Data: Begin
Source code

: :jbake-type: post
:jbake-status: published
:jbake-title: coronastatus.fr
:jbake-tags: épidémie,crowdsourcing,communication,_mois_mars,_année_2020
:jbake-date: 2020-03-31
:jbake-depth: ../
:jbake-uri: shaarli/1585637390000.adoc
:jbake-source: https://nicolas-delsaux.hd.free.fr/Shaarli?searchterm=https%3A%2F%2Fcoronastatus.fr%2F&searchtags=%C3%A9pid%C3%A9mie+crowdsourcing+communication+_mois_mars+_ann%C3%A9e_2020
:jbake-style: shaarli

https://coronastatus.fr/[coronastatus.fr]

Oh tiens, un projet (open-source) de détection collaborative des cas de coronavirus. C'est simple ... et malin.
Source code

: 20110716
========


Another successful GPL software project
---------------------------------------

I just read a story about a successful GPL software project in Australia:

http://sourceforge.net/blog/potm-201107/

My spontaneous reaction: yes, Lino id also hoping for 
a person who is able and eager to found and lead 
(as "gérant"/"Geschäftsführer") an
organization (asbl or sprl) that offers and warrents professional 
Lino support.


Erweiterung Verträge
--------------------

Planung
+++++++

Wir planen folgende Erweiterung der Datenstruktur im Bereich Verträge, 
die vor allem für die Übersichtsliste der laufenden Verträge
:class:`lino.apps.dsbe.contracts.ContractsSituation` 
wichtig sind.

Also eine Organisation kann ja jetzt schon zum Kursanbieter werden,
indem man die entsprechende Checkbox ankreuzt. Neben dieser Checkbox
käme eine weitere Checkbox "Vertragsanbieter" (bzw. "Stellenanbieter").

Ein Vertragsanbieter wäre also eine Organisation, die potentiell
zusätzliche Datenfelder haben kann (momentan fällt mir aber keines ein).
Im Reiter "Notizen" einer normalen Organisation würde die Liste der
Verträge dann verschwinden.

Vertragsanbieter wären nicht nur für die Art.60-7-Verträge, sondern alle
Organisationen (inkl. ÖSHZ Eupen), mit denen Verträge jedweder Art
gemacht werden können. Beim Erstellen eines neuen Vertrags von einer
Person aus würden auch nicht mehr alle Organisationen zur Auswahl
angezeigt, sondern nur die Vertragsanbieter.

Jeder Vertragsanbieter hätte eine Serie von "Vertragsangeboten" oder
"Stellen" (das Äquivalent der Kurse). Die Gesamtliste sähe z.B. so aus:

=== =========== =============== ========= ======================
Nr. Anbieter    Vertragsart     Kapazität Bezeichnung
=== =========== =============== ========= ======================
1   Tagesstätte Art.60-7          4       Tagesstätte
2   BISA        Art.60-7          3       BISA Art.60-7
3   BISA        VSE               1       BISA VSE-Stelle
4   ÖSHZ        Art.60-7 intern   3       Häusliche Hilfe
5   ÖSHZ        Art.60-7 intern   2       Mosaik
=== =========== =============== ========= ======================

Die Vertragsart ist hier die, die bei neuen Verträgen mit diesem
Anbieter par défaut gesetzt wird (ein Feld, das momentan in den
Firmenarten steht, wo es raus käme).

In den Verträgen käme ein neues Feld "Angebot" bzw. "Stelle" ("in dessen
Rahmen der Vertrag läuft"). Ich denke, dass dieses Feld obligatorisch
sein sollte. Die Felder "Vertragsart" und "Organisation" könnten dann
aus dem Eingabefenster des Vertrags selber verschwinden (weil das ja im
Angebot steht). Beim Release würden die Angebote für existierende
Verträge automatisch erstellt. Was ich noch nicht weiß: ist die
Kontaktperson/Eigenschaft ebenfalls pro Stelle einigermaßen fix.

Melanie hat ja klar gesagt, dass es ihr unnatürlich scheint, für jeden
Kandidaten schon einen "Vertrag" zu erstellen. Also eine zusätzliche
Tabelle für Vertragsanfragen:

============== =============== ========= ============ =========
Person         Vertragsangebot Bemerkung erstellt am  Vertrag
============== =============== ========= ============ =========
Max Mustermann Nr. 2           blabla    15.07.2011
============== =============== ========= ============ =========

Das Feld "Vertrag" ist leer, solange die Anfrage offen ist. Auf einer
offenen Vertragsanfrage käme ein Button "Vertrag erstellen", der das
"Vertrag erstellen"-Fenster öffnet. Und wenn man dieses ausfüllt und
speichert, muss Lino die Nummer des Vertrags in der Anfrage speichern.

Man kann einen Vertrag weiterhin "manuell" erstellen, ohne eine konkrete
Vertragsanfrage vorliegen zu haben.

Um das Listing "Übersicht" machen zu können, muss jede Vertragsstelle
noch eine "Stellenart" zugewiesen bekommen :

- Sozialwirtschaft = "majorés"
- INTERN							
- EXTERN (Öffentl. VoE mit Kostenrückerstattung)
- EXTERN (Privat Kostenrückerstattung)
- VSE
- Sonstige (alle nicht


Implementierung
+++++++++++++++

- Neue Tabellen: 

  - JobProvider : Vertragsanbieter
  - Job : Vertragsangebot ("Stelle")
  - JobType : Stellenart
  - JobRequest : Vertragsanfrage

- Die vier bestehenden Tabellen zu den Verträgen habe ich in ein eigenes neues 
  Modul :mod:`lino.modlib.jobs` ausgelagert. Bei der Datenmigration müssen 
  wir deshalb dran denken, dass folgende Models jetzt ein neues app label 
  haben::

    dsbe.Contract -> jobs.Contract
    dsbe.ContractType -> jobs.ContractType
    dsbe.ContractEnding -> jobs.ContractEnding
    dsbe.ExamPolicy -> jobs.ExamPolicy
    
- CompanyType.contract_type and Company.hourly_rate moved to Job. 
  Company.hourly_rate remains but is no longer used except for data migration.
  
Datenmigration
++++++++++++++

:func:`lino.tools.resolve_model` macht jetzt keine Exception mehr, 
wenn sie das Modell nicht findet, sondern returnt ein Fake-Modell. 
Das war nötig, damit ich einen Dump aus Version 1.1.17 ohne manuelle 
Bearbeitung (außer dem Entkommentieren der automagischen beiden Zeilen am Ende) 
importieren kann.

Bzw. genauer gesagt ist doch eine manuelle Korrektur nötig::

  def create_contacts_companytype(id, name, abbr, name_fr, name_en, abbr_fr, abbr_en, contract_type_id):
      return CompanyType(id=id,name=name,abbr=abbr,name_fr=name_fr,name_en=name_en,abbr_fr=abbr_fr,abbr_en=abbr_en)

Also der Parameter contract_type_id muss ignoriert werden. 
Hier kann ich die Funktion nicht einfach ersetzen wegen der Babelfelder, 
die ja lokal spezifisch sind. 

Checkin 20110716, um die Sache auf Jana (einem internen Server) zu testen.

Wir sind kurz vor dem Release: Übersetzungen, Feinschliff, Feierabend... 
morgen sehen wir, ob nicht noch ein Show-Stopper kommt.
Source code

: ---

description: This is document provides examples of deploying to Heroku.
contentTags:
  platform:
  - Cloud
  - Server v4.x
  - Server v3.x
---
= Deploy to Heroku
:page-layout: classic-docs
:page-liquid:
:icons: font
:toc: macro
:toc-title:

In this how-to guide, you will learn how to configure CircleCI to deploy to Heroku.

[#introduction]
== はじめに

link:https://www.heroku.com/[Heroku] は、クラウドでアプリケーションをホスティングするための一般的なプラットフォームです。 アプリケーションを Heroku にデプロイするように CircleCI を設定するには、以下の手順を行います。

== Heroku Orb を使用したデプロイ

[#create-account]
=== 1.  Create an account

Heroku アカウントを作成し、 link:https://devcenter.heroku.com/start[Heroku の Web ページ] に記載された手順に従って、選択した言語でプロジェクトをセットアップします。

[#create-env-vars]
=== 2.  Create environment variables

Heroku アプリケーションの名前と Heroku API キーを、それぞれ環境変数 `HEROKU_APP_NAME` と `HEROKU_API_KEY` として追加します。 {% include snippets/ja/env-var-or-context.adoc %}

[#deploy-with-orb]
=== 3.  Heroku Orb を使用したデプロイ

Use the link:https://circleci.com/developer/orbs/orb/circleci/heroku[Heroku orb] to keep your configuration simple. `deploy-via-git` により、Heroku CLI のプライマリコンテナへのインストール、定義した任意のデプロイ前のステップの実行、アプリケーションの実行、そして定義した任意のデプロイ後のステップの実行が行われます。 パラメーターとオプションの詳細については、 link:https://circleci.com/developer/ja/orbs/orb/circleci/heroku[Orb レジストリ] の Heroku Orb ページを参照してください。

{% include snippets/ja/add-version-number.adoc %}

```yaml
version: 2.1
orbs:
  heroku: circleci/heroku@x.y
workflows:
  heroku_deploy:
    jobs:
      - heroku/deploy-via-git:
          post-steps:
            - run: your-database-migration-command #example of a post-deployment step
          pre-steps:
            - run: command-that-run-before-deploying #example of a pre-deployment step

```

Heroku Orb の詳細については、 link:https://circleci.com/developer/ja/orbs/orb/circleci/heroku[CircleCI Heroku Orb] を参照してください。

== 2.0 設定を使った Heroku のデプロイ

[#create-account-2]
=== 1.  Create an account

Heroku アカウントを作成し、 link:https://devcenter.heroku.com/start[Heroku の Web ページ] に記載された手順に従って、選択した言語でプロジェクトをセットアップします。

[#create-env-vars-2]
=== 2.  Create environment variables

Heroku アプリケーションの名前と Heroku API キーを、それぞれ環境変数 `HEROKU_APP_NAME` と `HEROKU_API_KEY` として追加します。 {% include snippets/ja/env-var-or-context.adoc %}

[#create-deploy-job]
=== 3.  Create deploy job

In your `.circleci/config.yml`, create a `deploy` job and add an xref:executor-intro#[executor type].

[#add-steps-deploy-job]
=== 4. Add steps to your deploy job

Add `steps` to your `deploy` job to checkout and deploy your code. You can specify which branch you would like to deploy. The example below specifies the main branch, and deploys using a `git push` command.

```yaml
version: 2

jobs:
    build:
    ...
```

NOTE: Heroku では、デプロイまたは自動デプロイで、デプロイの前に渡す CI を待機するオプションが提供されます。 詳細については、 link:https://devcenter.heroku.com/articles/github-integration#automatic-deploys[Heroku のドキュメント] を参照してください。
Data: End
§ **Brief**: How many of the lines above include the word "deployment"? State that number and nothing else.

§ **Task result**: 2